Thank you, Mr. Chair, for having me appear before the committee.
For those who don't know, I was the director of marijuana coordination under Governor Hickenlooper in Colorado for the rollout of what we referred to as medical and recreational marijuana. I have since started a firm that works primarily directly for government and also ancillary businesses; however, we do not take money from the marijuana industry or cannabis industry as that would be in tension with...a conflict with our other work.
I'm obviously not a public health expert nor a veteran, and what I hope to speak to you about today—and maybe it's most appropriate that I'm coming last—is really the unfortunate policy tension that has arisen as a result of federal and really worldwide prohibition on cannabis research.
What you're dealing with is one of the more sympathetic communities, along with children with intractable epilepsy, who have really suffered from the lack of efficacy research at the top levels of government for what cannabis can do for PTSD.
That lack of research over a period of time, with anecdotal evidence that this was being helpful, has turned this policy debate from what would normally be for any other substance a guilty-until-proven-innocent model into an innocent-until-proven-guilty model of dealing with the substance in such a way that we are going to assume benefits under anecdotes and smaller research faster than we would for a different substance.
I'm not suggesting that is the wrong approach to take here. I'm simply stating that is what has happened because of this worldwide prohibition on the sort of research that would be needed here.
That community is clearly tired of waiting for traditional institutions to catch up, and over time, there has been more and more of a push for right to access and use, hopefully with financial reimbursement and with physician oversight.
However, research is direly needed in this space, in my opinion, most clearly for drug-to-drug interactions, especially for people who might be in a PTSD situation and already are on a certain drug. Research is also needed on side effects, such as liver toxicity, and on specific formulations for drug efficacy: What is working? Why is it working? How can we research that?
The tension that is arising here is that, while some of this may be done with public research money, in particular in Canada more than in the United States, you can make great strides forward with public research and rigorous work through people like Dr. MacKillop. There will be a need to continue to have a path towards profitability for companies, for pharmaceutical companies, to continue to incentivize research in this area and continue to really put in what is going to be more billions of dollars—rather than even hundreds of millions of dollars—to prove that it is safe but also to find the most efficacious formulas.
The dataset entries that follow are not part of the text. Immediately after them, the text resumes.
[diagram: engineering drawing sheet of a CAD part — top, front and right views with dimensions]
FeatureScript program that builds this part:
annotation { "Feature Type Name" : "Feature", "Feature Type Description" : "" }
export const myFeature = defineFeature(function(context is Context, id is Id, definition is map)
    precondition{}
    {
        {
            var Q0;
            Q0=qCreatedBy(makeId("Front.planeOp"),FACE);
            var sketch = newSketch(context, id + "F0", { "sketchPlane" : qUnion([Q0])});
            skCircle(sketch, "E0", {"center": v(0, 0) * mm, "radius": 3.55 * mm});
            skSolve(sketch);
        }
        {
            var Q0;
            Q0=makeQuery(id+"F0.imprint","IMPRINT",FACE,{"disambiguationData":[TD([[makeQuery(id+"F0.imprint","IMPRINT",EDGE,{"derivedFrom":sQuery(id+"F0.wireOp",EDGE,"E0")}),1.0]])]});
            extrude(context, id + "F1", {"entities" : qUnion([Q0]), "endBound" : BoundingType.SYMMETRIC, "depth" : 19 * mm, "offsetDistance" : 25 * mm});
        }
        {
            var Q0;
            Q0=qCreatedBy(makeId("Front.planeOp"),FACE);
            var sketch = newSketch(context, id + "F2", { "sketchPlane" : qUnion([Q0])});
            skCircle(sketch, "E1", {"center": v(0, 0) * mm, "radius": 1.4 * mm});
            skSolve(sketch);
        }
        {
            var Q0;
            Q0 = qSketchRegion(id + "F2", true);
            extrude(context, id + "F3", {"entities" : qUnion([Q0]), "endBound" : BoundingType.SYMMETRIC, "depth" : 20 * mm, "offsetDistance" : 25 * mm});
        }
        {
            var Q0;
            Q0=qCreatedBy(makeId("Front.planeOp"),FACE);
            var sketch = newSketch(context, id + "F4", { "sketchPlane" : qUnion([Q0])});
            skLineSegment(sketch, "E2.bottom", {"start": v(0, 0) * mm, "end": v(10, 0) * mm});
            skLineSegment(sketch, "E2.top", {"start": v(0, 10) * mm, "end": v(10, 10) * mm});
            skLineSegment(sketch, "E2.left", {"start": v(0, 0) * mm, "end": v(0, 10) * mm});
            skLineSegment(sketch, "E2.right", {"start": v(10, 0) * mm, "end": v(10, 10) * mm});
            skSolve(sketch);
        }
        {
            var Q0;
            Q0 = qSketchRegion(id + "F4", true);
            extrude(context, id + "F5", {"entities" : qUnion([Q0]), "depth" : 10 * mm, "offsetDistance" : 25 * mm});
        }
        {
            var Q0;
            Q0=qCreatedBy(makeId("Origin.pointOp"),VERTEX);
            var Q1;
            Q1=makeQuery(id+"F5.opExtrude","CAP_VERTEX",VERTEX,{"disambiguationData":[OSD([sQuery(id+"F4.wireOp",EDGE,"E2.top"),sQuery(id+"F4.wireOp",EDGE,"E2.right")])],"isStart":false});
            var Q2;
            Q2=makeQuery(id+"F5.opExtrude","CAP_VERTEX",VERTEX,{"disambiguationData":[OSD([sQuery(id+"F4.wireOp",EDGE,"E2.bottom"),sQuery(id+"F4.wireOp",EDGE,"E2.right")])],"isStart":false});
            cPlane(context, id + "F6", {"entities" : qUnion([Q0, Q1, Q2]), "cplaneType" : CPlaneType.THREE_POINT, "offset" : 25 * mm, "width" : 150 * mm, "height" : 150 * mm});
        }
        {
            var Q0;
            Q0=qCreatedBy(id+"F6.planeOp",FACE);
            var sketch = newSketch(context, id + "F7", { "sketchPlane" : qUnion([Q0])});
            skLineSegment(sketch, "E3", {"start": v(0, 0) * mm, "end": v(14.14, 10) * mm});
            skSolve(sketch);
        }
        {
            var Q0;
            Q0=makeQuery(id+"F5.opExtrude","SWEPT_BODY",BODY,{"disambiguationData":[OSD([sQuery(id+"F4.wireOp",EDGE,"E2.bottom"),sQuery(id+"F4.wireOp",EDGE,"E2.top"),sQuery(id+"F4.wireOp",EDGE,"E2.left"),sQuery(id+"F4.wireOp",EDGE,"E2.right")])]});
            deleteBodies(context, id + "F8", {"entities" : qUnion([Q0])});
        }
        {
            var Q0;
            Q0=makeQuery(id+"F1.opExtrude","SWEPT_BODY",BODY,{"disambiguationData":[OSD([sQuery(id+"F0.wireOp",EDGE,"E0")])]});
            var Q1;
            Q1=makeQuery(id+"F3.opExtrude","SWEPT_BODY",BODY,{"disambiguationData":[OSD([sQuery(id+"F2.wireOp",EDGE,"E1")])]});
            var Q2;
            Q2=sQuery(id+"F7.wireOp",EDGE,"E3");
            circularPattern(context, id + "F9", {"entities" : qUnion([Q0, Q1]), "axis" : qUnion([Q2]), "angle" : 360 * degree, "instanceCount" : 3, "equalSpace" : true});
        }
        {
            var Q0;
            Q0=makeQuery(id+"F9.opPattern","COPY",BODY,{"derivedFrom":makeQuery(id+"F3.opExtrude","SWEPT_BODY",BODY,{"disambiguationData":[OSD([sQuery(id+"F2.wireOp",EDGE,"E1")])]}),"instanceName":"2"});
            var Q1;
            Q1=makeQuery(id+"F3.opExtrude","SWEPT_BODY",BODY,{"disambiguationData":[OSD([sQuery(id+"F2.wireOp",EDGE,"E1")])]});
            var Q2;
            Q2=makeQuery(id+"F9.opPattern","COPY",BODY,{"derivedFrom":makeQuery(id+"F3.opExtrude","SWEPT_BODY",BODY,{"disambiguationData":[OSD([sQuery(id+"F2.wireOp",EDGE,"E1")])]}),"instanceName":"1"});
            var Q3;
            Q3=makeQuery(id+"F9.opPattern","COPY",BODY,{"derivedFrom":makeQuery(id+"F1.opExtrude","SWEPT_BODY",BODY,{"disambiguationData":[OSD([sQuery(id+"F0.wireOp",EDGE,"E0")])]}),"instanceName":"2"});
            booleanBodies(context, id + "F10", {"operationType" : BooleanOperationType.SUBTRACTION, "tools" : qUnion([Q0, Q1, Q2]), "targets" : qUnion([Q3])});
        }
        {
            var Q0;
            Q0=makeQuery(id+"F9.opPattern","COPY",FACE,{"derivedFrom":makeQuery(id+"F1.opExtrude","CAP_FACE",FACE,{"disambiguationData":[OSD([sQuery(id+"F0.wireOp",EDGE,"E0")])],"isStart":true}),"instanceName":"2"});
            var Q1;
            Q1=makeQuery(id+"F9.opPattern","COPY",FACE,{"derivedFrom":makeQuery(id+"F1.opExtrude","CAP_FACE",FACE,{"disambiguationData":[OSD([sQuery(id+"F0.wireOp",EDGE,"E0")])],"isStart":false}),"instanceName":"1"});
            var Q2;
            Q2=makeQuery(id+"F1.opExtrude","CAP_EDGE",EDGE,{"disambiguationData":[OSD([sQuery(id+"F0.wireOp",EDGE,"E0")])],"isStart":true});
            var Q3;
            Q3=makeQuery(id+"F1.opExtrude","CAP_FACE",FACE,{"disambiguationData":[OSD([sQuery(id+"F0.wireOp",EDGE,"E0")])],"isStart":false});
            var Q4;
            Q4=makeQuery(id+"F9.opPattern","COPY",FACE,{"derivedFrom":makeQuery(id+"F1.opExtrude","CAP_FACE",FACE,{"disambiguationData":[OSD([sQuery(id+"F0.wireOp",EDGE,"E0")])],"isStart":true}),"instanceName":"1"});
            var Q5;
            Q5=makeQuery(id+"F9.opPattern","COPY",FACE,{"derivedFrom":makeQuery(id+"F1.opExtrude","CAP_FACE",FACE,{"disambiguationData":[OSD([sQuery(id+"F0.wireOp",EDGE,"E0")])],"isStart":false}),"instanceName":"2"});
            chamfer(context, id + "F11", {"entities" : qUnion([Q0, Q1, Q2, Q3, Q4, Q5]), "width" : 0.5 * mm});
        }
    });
The mission that I believe is in front of this committee today is to figure out a way to provide access to these communities that have been waiting for long periods of time to have access to it while continuing to provide incentives for research moving forward and really thinking about the long-term research prospects for providing effective safe medicines to these communities.
I think this will be a particularly difficult goal considering adult use legalization is coming online as well. As mentioned before, that will lead to self-medication in the marketplace. Nevertheless, I do think that you will have to consider the path forward of how you provide access, and how you provide continuing incentives to research in this area.
With that, I'd be happy to answer any questions.